From the Stacks: Brave New World
Saturday November 18, 2006 in books read 2006 | science fiction
I’ve finished the first book in my From the Stacks reading challenge, so here’s a few thoughts:
I found that even before I’d read all of Brave New World, I was already comparing it to another depressing vision of the future from literature – HG Wells’ The Time Machine.
The Time Machine deals with the subject of evolution, bleakly looking forward to Man’s future as he has devolved into the two sub-species of Eloi and Morlock. If you haven’t read the novel, you must surely be familiar with the 1960 film version. Beautiful but bland people living above the ground, ugly ape-like creatures living below.
Wells really enjoys spelling out the Time Traveller’s grim discovery that he has not found a paradise of the future, and their is something very sinister going on. The master and servant relationship is not as it first seems. Yes, the Morlocks are having the Eloi for dinner. This is the twist in the tale:
These Eloi were mere fatted cattle, which the ant-like Morlocks preserved and preyed upon – probably saw to the breeding of.
Rather than exploring Man’s degeneration, Brave New World is more interested in what Man can do to himself, especially when he deliberately tinkers with technology, biology, ideology, sociology (go on, name your ology). It struck me that the change in thinking about the consequences of natural evolution to considering enforced changes in behaviour and thinking was caused by historical events.
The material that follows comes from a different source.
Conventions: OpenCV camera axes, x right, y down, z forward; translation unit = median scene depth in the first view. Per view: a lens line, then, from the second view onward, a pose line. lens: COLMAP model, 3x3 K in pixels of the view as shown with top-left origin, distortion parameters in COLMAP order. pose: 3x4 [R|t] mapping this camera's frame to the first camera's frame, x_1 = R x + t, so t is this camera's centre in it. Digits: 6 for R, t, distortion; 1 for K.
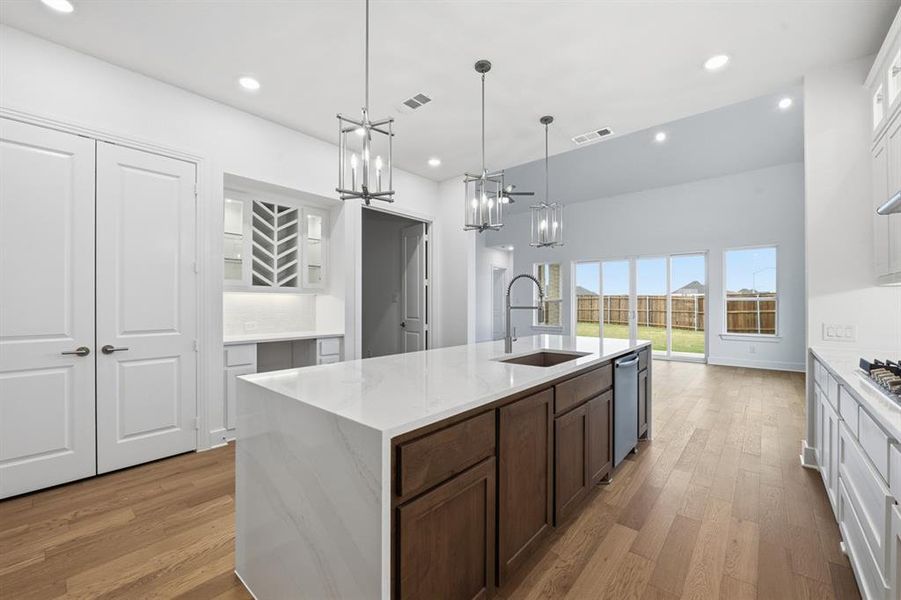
lens RADIAL K [[363.3, 0, 453.8], [0, 363.3, 299.0], [0, 0, 1]] dist [-0.001531, -0.000282]
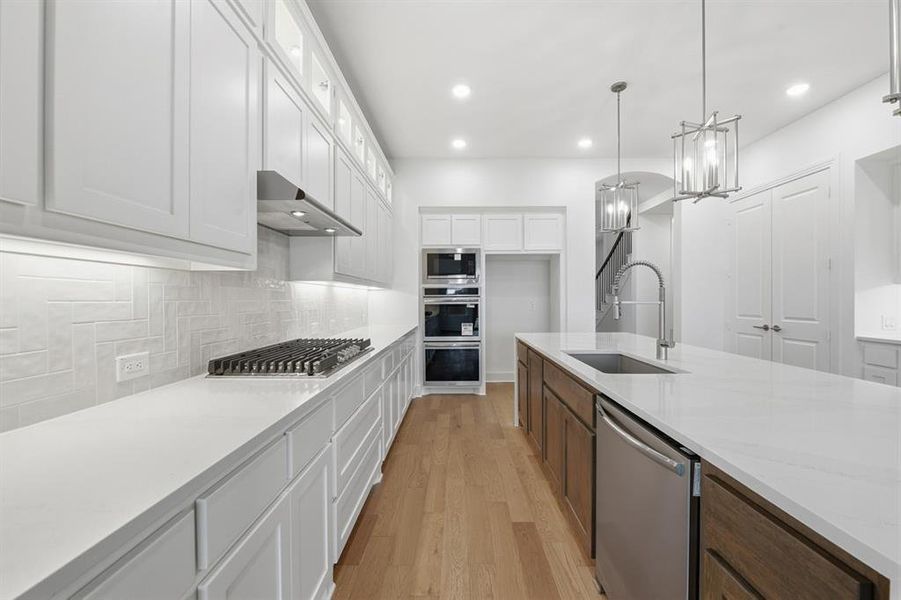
lens RADIAL K [[486.9, 0, 450.5], [0, 486.9, 300.0], [0, 0, 1]] dist [-0.000352, -0.000139]
pose [[-0.773236, -0.001411, -0.634116, 1.261660], [0.002701, 0.999981, -0.005519, 0.031761], [0.634112, -0.005981, -0.773218, 1.636712]]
The Time Machine was written in 1898, Brave New World in 1932. What seperated them was the First World War.
During the course of the 20th Century, perhaps the chilling prospect of Man’s own inhumanity to Man altering the course of history began to overshadow the idea of things just taking their own inevitable Darwinian path.
Another comparison I found with other literature is Huxley’s choice of title, which we all know he has borrowed from The Tempest. Where it’s the innocent Miranda who comments on the Brave New World of Prospero’s island in Shakespeare’s play, it’s the savage character that thinks he sees one in Brave New World. The savage is taken away from his familiar world rather than being abandoned there. John (the savage – the Caliban of the story) is removed from his natural habitat by Bernard Marx.
‘O brave new world…’ By some malice of his memory the Savage found himself repeating Miranda’s words. ‘O brave new world that has such people in it.’
In The Time Machine, the books that The Time Traveller find in the future all crumble to dust in his hands. They’ve been left unread and neglected for centuries. Thinking has died out. In Brave New World, the Shakespeare-reciting John discovers that art and poetry have been virtually irradicated. In the eyes of Mustapha Mond, they’re worthless because they are old.
I can’t decide whether Brave New World is a more disturbing vision of the future than The Time Machine. I certainly found its themes more complex, although it had less of a profound effect on my imagination. Ultimately, the grim choice is yours. It’s either join the Eloi and placidly walk to the Morlocks’ dinner table when the bells chime, or join in with the enforced promiscuity and the feelies. Whichever future you choose, it’s guaranteed there’ll be no decent books there.
‘But I don’t want comfort. I want God, I want poetry, I want real danger, I want freedom, I want goodness. I want sin.’
‘In fact’, said Mustapha Mond, ‘you’re claiming the right to be unhappy’.
‘All right then’, said the savage defiantly, ‘I’m claiming the right to be unhappy’.
Next up: Do Androids Dream of Electric Sheep? by Philip K.Dick.